Nelle parole dell’illustre giurista toscano emerge con semplicità e chiarezza il fondamentale ed imprescindibile ruolo cui è chiamato il pubblico ministero nel concorrere ad amministrare la funzione giurisdizionale; quel compito, cioè, che la Costituzione riserva ai magistrati autonomi e indipendenti da ogni altro potere dello Stato (artt. 102, 1° c., e 104, 1° c., Cost.).
Il pubblico ministero svolge una funzione diversa dal giudicare, che è propria, appunto, del giudice; ma l’attività di giudicare sarebbe di per sé spuria se non esistesse un soggetto deputato a far conoscere al giudice i casi da trattare e risolvere. 
L’esistenza di giudici, a cui il cittadino si può rivolgere per avere giustizia, cioè per vedere riconosciuti i suoi diritti, è condizione perché il principio di legalità (il potere soggetto alla legge) non rimanga un’astrazione. Il giudice è il soggetto cui l’ordinamento affida il compito di garantire il rispetto della legge, quando l’osservanza non sia spontanea o sorga una controversia, e di assicurare l’applicazione delle conseguenze che la legge prevede in caso di sua violazione (così l’applicazione delle pene nel caso di commissione di reati).

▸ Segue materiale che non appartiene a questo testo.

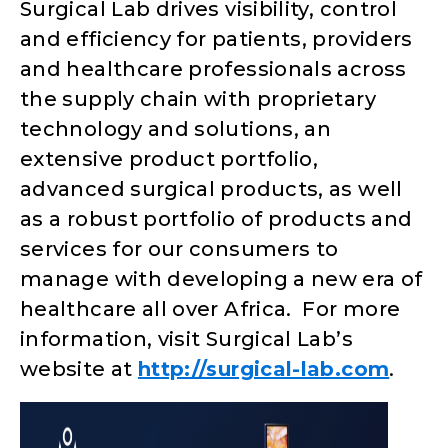
Surgical Lab drives visibility, control
and efficiency for patients, providers
and healthcare professionals across
the supply chain with proprietary
technology and solutions, an
extensive product portfolio,
advanced surgical products, as well
as a robust portfolio of products and
services for our consumers to
manage with developing a new era of
healthcare all over Africa. For more
information, visit Surgical Lab’s
website at
http://surgical-lab.com
.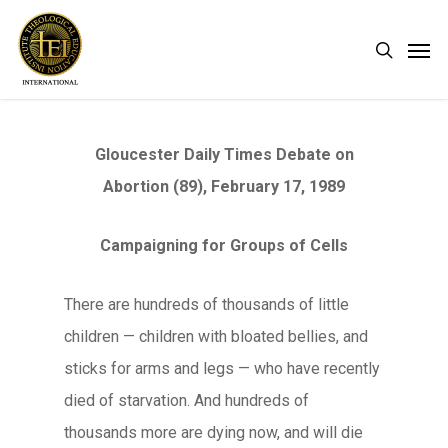
Skip
Men
search
to
main
content
Gloucester Daily Times Debate on
Abortion (89), February 17, 1989
Campaigning for Groups of Cells
There are hundreds of thousands of little
children — children with bloated bellies, and
sticks for arms and legs — who have recently
died of starvation. And hundreds of
thousands more are dying now, and will die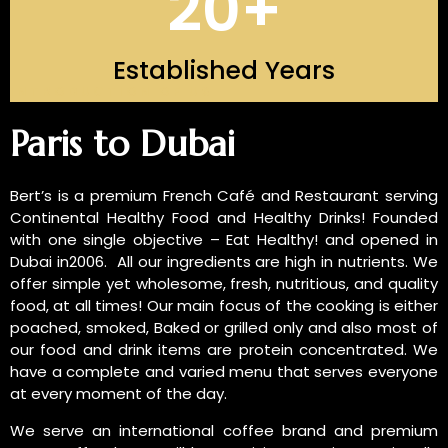
20
+
Established Years
INTRODUCTION OF US
Paris to Dubai
Bert’s is a premium French Café and Restaurant serving
Continental Healthy Food and Healthy Drinks! Founded
with one single objective – Eat Healthy! and opened in
Dubai in2006. All our ingredients are high in nutrients. We
offer simple yet wholesome, fresh, nutritious, and quality
food, at all times! Our main focus of the cooking is either
poached, smoked, Baked or grilled only and also most of
our food and drink items are protein concentrated. We
have a complete and varied menu that serves everyone
at every moment of the day.
We serve an international coffee brand and premium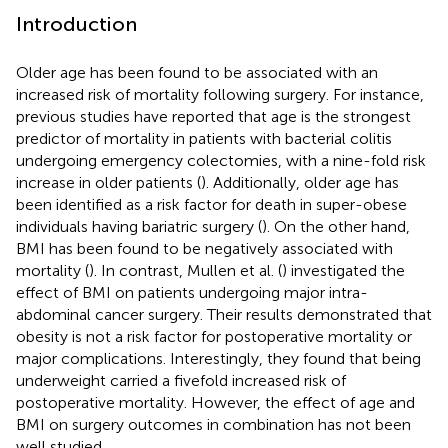
Introduction
Older age has been found to be associated with an
increased risk of mortality following surgery. For instance,
previous studies have reported that age is the strongest
predictor of mortality in patients with bacterial colitis
undergoing emergency colectomies, with a nine-fold risk
increase in older patients (
). Additionally, older age has
been identified as a risk factor for death in super-obese
individuals having bariatric surgery (
). On the other hand,
BMI has been found to be negatively associated with
mortality (
). In contrast, Mullen et al. (
) investigated the
effect of BMI on patients undergoing major intra-
abdominal cancer surgery. Their results demonstrated that
obesity is not a risk factor for postoperative mortality or
major complications. Interestingly, they found that being
underweight carried a fivefold increased risk of
postoperative mortality. However, the effect of age and
BMI on surgery outcomes in combination has not been
well studied.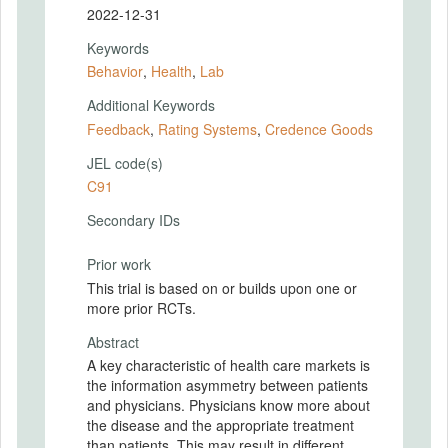
2022-12-31
Keywords
Behavior
,
Health
,
Lab
Additional Keywords
Feedback
,
Rating Systems
,
Credence Goods
JEL code(s)
C91
Secondary IDs
Prior work
This trial is based on or builds upon one or
more prior RCTs.
Abstract
A key characteristic of health care markets is
the information asymmetry between patients
and physicians. Physicians know more about
the disease and the appropriate treatment
than patients. This may result in different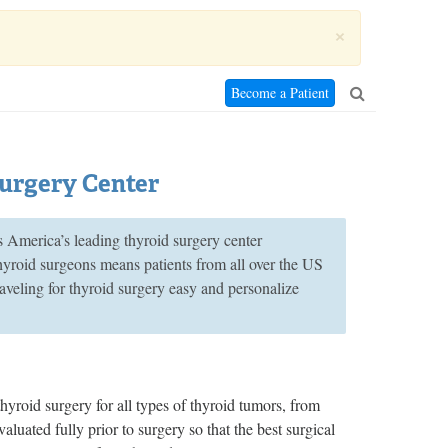
×
Become a Patient
Surgery Center
merica’s leading thyroid surgery center
thyroid surgeons means patients from all over the US
aveling for thyroid surgery easy and personalize
s
hyroid surgery for all types of thyroid tumors, from
aluated fully prior to surgery so that the best surgical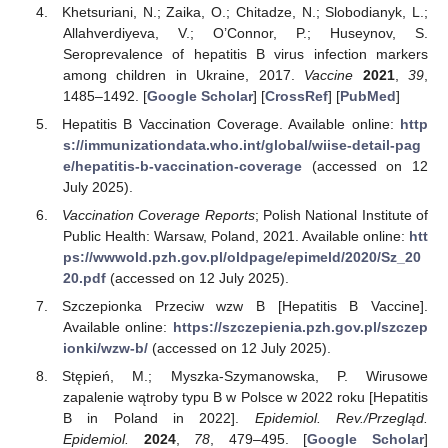
Khetsuriani, N.; Zaika, O.; Chitadze, N.; Slobodianyk, L.;
Allahverdiyeva, V.; O’Connor, P.; Huseynov, S.
Seroprevalence of hepatitis B virus infection markers
among children in Ukraine, 2017.
Vaccine
2021
,
39
,
1485–1492. [
Google Scholar
] [
CrossRef
] [
PubMed
]
Hepatitis B Vaccination Coverage. Available online:
http
s://immunizationdata.who.int/global/wiise-detail-pag
e/hepatitis-b-vaccination-coverage
(accessed on 12
July 2025).
Vaccination Coverage Reports
; Polish National Institute of
Public Health: Warsaw, Poland, 2021. Available online:
htt
ps://wwwold.pzh.gov.pl/oldpage/epimeld/2020/Sz_20
20.pdf
(accessed on 12 July 2025).
Szczepionka Przeciw wzw B [Hepatitis B Vaccine].
Available online:
https://szczepienia.pzh.gov.pl/szczep
ionki/wzw-b/
(accessed on 12 July 2025).
Stępień, M.; Myszka-Szymanowska, P. Wirusowe
zapalenie wątroby typu B w Polsce w 2022 roku [Hepatitis
B in Poland in 2022].
Epidemiol. Rev./Przegląd.
Epidemiol.
2024
,
78
, 479–495. [
Google Scholar
]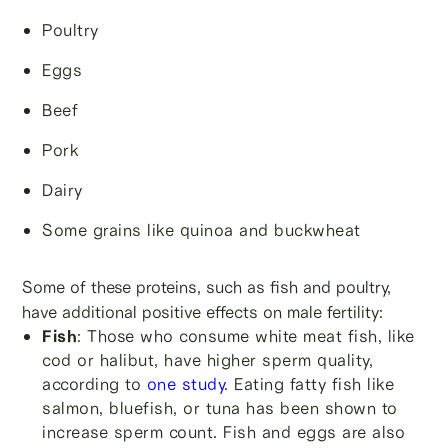
Poultry
Eggs
Beef
Pork
Dairy
Some grains like quinoa and buckwheat
Some of these proteins, such as fish and poultry,
have additional positive effects on male fertility:
Fish
: Those who consume white meat fish, like
cod or halibut, have higher sperm quality,
according to
one stu
dy
. Eating fatty fish like
salmon, bluefish, or tuna has been shown to
increase sperm count. Fish and eggs are also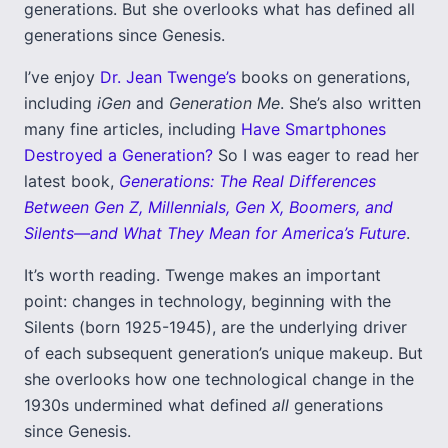
generations. But she overlooks what has defined all
generations since Genesis.
I’ve enjoy
Dr. Jean Twenge’s
books on generations,
including
iGen
and
Generation Me
. She’s also written
many fine articles, including
Have Smartphones
Destroyed a Generation?
So I was eager to read her
latest book,
Generations: The Real Differences
Between Gen Z, Millennials, Gen X, Boomers, and
Silents―and What They Mean for America’s Future
.
It’s worth reading. Twenge makes an important
point: changes in technology, beginning with the
Silents (born 1925-1945), are the underlying driver
of each subsequent generation’s unique makeup. But
she overlooks how one technological change in the
1930s undermined what defined
all
generations
since Genesis.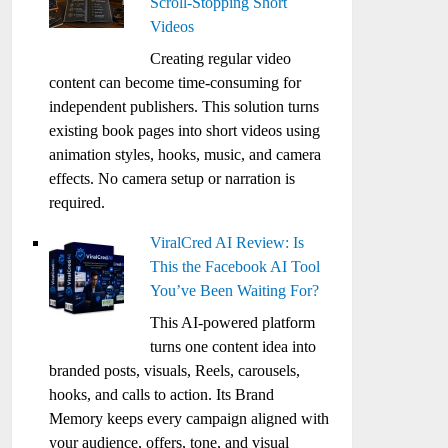
Scroll-Stopping Short
Videos
Creating regular video
content can become time-consuming for
independent publishers. This solution turns
existing book pages into short videos using
animation styles, hooks, music, and camera
effects. No camera setup or narration is
required.
ViralCred AI Review: Is
This the Facebook AI Tool
You’ve Been Waiting For?
This AI-powered platform
turns one content idea into
branded posts, visuals, Reels, carousels,
hooks, and calls to action. Its Brand
Memory keeps every campaign aligned with
your audience, offers, tone, and visual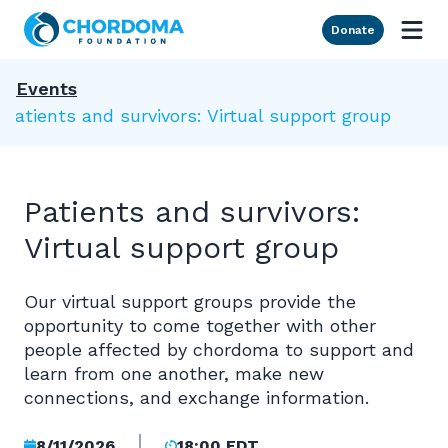
Skip to Main Content
Donate
Events
Patients and survivors: Virtual support group
Patients and survivors:
Virtual support group
Our virtual support groups provide the
opportunity to come together with other
people affected by chordoma to support and
learn from one another, make new
connections, and exchange information.
8/11/2026
18:00 EDT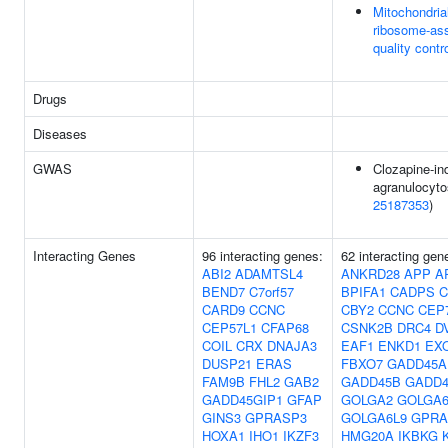
Mitochondria
ribosome-as
quality contr
Drugs
Diseases
GWAS
Clozapine-in
agranulocyto
25187353
)
Interacting Genes
96 interacting genes:
62 interacting gen
ABI2
ADAMTSL4
ANKRD28
APP
A
BEND7
C7orf57
BPIFA1
CADPS
C
CARD9
CCNC
CBY2
CCNC
CEP
CEP57L1
CFAP68
CSNK2B
DRC4
D
COIL
CRX
DNAJA3
EAF1
ENKD1
EX
DUSP21
ERAS
FBXO7
GADD45A
FAM9B
FHL2
GAB2
GADD45B
GADD
GADD45GIP1
GFAP
GOLGA2
GOLGA
GINS3
GPRASP3
GOLGA6L9
GPRA
HOXA1
IHO1
IKZF3
HMG20A
IKBKG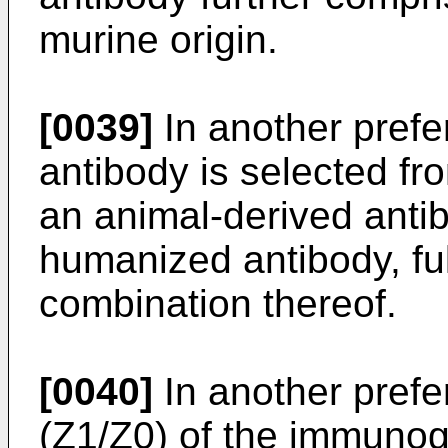
murine origin.
[0039]
In another pref
antibody is selected fr
an animal-derived antib
humanized antibody, fu
combination thereof.
[0040]
In another prefe
(Z1/Z0) of the immunoge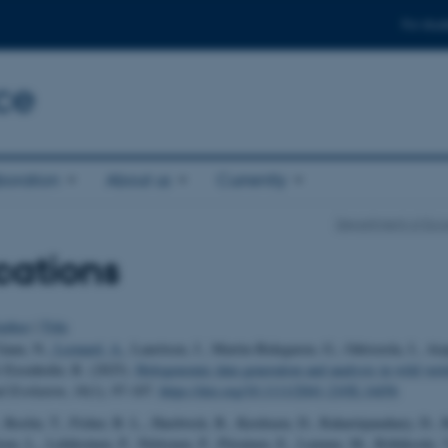
For stud
ce
boration
About us
Currently
Department of Eco
cations
uthor
|
Title
 Gaun, N.
, Leonard, A.
, Lauritsen, J., Martin-Bideguren, G., Odriozola, I., Aiz
 Eisenhofer, R. (2025).
Hologenomic data generation and analysis in wild vert
d Evolution
,
16
(1), 97-107.
https://doi.org/10.1111/2041-210X.14456
 Roslin, T., Fisher, B. L., Hardwick, B., Kerdraon, D., Raharinjanahary, D., R
iem, L., Lehikoinen, P., Niittynen, P., Piirainen, E., Lumme, M., Riihikoski,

Ma che senso avrebbe la garanzia di giudici assolutamente autonomi, indipendenti e imparziali, non corruttibili e incondizionabili se il pubblico ministero – si perdoni l’eccesso di semplificazione – non gli fa arrivare processi da decidere? Se, per esempio, il pubblico ministero, non imparziale, non indipendente, non autonomo, decide di non fare un’indagine contro il potente di turno; o se quest’ultimo lo spaventa o gli ordina (e questo è il profilo più delicato) di non fare una certa indagine, è del tutto inutile avere un giudice perfetto: tanto quel processo il giudice perfetto non lo farà mai perché probabilmente non ne verrà mai a conoscenza.
Ecco, allora, il valore e l’importanza del principio dell’obbligatorietà dell’azione penale sancito all’art. 112 Cost., che trova diretta corrispondenza proprio nella più generale garanzia giudiziaria posta al centro del nostro sistema costituzionale dei diritti. 
L’azione penale esercitata obbligatoriamente dal pubblico ministero presuppone la sua indipendenza – al pari di ogni magistrato – da ogni altro soggetto e potere dello Stato, ed è intimamente legata all’indipendenza del giudice poiché attua i principi di legalità ed uguaglianza nella sfera dell’amministrazione della giustizia. 
Obbligatorietà dell’azione penale significa agire imparzialmente ogni volta che viene scoperto un reato contro chi viene sospettato di averlo commesso, chiunque esso sia e per qualunque fatto posto in essere, affinché successivamente un giudice possa pronunciarsi sulla sua colpevolezza. In questi termini l’essere il pubblico ministero un magistrato, parte imparziale e pubblica del processo, costituisce una maggiore garanzia e per il cittadino, utente del servizio giustizia, e, soprattutto, per lo stesso indagato-imputato. 
L’esercizio obbligatorio dell’azione penale rappresenta, dunque, il connotato caratteristico del ruolo del pubblico ministero: non mero organo d’accusa, bensì organo di giustizia; quella stessa giustizia che il potere giudiziario nel suo complesso, composto da magistrati giudicanti e requirenti, deve istituzionalmente perseguire nel rigoroso rispetto dei diritti fondamentali e con le garanzie di autonomia e indipendenza.